6 ways to be bold for the future International Womens Day

Written by
Oona Collins

08 Mar 2017

08 Mar 2017 • by Oona Collins

In the last two years the number of women executives we coach and mentor has increased by 50% which is encouraging that more companies are investing in developing their women leaders. An increased number of these are the main bread winners earning more than their partners so roles at home have evolved to support this.

As a CEO client said recently: “If ever there was a moment for women to become board members – this is it.” From on-the-ground conversations businesses are recognising the differences between male and female leadership styles and how that can broaden a company’s pool of creativity and innovation. Not only as a more accurate reflection of consumer profiles on the board but the benefit to the bottom line. A recent study by McKinsey showed that publicly traded European companies with gender diversity in leadership experienced higher return on equity, operating profit, and stock price. In addition it is reported (2016 Global Diversity Analysis) that 16 out of 44 countries now have an average of three women on the board – the number proven as the critical mass required for sustainable impact. Progress is on track to make this the global average by 2021. 

While progress has been made there is still a long way to go. What therefore can you do to make sure you are maximising every opportunity to make the most of this time?  What do people do that makes the difference?

1. Build on your personal brand

For anyone – man or woman – to be successful, you need to position yourself for it.
Think about what you want to be known for in your career. Get clear on what value and uniqueness you bring to the boardroom table and/or clients. You have to not only excel at your role but develop your strategic thinking outside your role. Businesses need people with a depth of experience and a breadth of perspective to tackle the challenges they face.     

A CEO client recently asked us to work with his CFO – she led the financial discussions with great competence but her board contribution went no further. Together we worked on broadening her strategic outlook so her impact and value was increased.

2. Make your time count

You can’t do it all. Be ruthless with your time, do the things that matter and outsource or delegate the rest. This applies to both your professional and home life. That can be as simple as structuring your diary with block appointments, factoring in valuable reflective time to plan ahead for key deadlines and prioritising time for school plays and sport events.


3. Create advocates

You are doing a great job and you need to let people know what you are doing so they can talk about you when you are not there. A client in the legal sector recognised that she was so busy in her job she did not have time to network. She has now identified the key relationships she needs to build and is creating opportunities both formal and informal to meet them. In addition she is accepting speaking opportunities to increase her profile as an expert in her field.

4. Build a supportive culture

In today’s technology-driven, often impersonal world, empathy can be your competitive advantage. And it can help everyone on your team develop their skills and do their best work.

5. Manage your impact

a)    Be clear on the why: Why do you want this board position or promotion? How will this benefit you and your family. This gives you motivation and drive and impacts your confidence to exert your influence in your own way.

b)    Prepare well and speak your mind: Study the agenda and decide the three key messages you want to convey during the meeting.
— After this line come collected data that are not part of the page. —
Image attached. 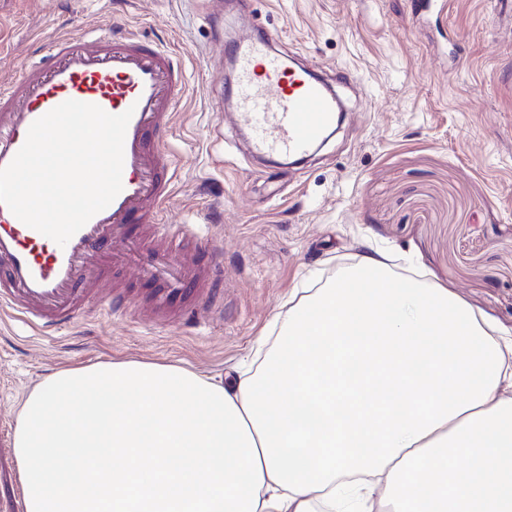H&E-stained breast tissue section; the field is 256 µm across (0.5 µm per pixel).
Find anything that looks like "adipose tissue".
I'll return each instance as SVG.
<instances>
[{"label":"adipose tissue","mask_w":512,"mask_h":512,"mask_svg":"<svg viewBox=\"0 0 512 512\" xmlns=\"http://www.w3.org/2000/svg\"><path fill=\"white\" fill-rule=\"evenodd\" d=\"M362 256L296 305L260 372L60 371L14 454L24 512H512V341Z\"/></svg>","instance_id":"1"}]
</instances>
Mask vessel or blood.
I'll list each match as a JSON object with an SVG mask.
<instances>
[{
	"label": "vessel or blood",
	"mask_w": 512,
	"mask_h": 512,
	"mask_svg": "<svg viewBox=\"0 0 512 512\" xmlns=\"http://www.w3.org/2000/svg\"><path fill=\"white\" fill-rule=\"evenodd\" d=\"M230 100L253 156L303 158L336 124L332 87L288 65L259 33L234 45ZM182 88L173 52L134 31L116 38L111 28L87 37L53 39L42 59L0 85V168L26 140L30 125L68 100L117 115L131 112L124 141L123 188L66 245L21 222L0 203V308L17 312L38 334L49 335L82 312L97 278L120 264L142 276H165L167 288L187 295L199 286L191 258L161 251L127 234L138 221L163 224L173 194L160 157L165 129Z\"/></svg>",
	"instance_id": "obj_1"
}]
</instances>
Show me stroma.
<instances>
[{
  "instance_id": "stroma-1",
  "label": "stroma",
  "mask_w": 512,
  "mask_h": 512,
  "mask_svg": "<svg viewBox=\"0 0 512 512\" xmlns=\"http://www.w3.org/2000/svg\"><path fill=\"white\" fill-rule=\"evenodd\" d=\"M117 30L178 47L185 88L163 132L173 177L171 229L217 265L224 304L168 298L160 282L110 270L127 307L89 303L79 321L38 335L0 311V437L50 374L106 362L184 368L216 383L256 369L305 290L366 244L448 289L512 336V11L448 0L419 22L410 0H0V82L38 62L59 30ZM256 24L275 49L336 83L346 116L303 167L254 162L224 101L226 60ZM456 43L464 59L448 61Z\"/></svg>"
}]
</instances>
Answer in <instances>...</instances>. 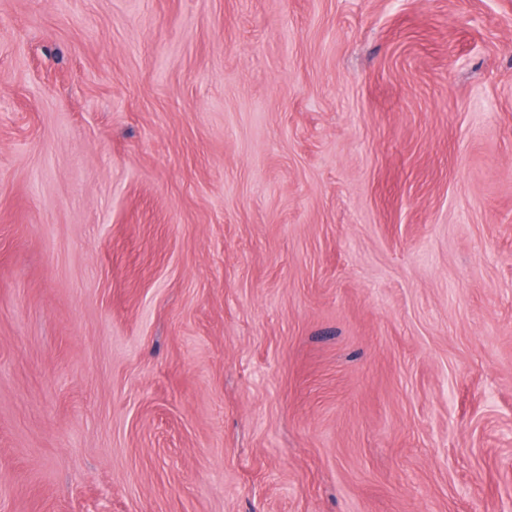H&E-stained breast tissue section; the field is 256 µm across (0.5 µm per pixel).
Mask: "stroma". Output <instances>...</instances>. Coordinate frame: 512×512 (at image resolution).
Returning <instances> with one entry per match:
<instances>
[{
    "label": "stroma",
    "instance_id": "1",
    "mask_svg": "<svg viewBox=\"0 0 512 512\" xmlns=\"http://www.w3.org/2000/svg\"><path fill=\"white\" fill-rule=\"evenodd\" d=\"M0 512H512V0H0Z\"/></svg>",
    "mask_w": 512,
    "mask_h": 512
}]
</instances>
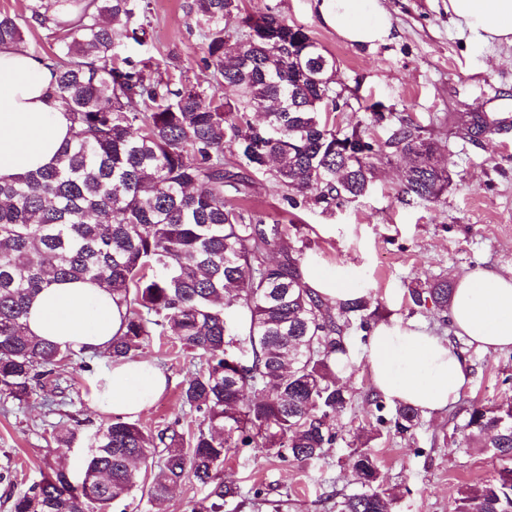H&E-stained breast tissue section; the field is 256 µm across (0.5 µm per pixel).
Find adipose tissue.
<instances>
[{
  "instance_id": "adipose-tissue-1",
  "label": "adipose tissue",
  "mask_w": 512,
  "mask_h": 512,
  "mask_svg": "<svg viewBox=\"0 0 512 512\" xmlns=\"http://www.w3.org/2000/svg\"><path fill=\"white\" fill-rule=\"evenodd\" d=\"M315 8L322 23L349 44L371 46L392 35L391 17L379 0H316ZM448 16L472 40L512 45V0H448ZM71 136L47 61L0 46V182L54 164ZM302 274L328 303L353 293L346 272H324L318 260L307 261ZM124 314L103 288L62 281L33 298L25 324L28 335L94 357L119 334ZM448 315L454 334L478 348L512 351V267L456 278ZM368 362L377 393L427 414L455 402L470 380L468 365L446 339L411 322L378 323L369 338ZM167 386V375L151 360L117 361L95 377L89 399L95 409L132 419Z\"/></svg>"
}]
</instances>
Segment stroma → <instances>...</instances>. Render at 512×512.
I'll list each match as a JSON object with an SVG mask.
<instances>
[{
    "label": "stroma",
    "mask_w": 512,
    "mask_h": 512,
    "mask_svg": "<svg viewBox=\"0 0 512 512\" xmlns=\"http://www.w3.org/2000/svg\"><path fill=\"white\" fill-rule=\"evenodd\" d=\"M188 0H148L144 46L117 40L119 55L144 53L171 73L208 86L203 40L187 24ZM390 14L393 38L373 47L353 46L324 26L315 0H245L252 12L273 9L301 25L336 59L337 129L359 125L377 141L406 121L442 141L439 155L451 176L442 201L429 205L401 193V161L376 155V178L363 198L336 207L293 209L268 176L256 179L251 206L266 224L287 226L292 245L307 244L323 270H348L368 289L382 321H415L450 338L467 361L471 381L456 403L422 416L400 434L376 422L366 343L355 342L342 380L351 401L336 419L339 438L320 460L298 463L251 447L231 452L225 484L241 494L224 501V512H336L337 502L358 491L348 460L368 447L384 487L396 497L393 512H453L460 487L493 478L499 463L486 448L460 447L458 426L475 403L512 401V352L485 351L440 328L431 306H414L411 288L439 278L455 280L479 268L512 267V46L484 45L448 19V0H380ZM385 115L375 121L374 112ZM483 113L506 122L494 139L458 134L462 117ZM168 374L166 393L139 414L137 423L159 431L174 425L192 436L202 416L184 404L182 390L197 364L170 335L153 336L142 352ZM110 366L106 357L74 358L59 384L36 389L27 402L0 395V512L10 497L40 480L47 467L78 463L91 452L94 435L111 420L93 409L89 383Z\"/></svg>",
    "instance_id": "obj_1"
}]
</instances>
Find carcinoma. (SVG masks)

This enables you to be clear, confident and focused. Be prepared for the most difficult question you could be asked so that you are able to respond with ease.

c)     Have gravitas: What do you want people to say when you walk into a room and when you leave it? Everyone is busy but rushing into a meeting looking stressed impacts your sense of gravitas. Simple strategies can impact your presence whether it be adapting your body language or simply arriving 15 minutes early for the pre-meeting conversation.

6. Do something that scares you

I challenge every woman (or man) reading this article to endeavour to do at least one thing that makes you gulp. When you look back at some of the choices you made that terrified you – they are often the most meaningful ones. 

So in-keeping with this years theme #BeBoldforChange we need to challenge ourselves, work together and build a culture that will enable all of us to succeed together. Hold out for your career aspirations and make it happen.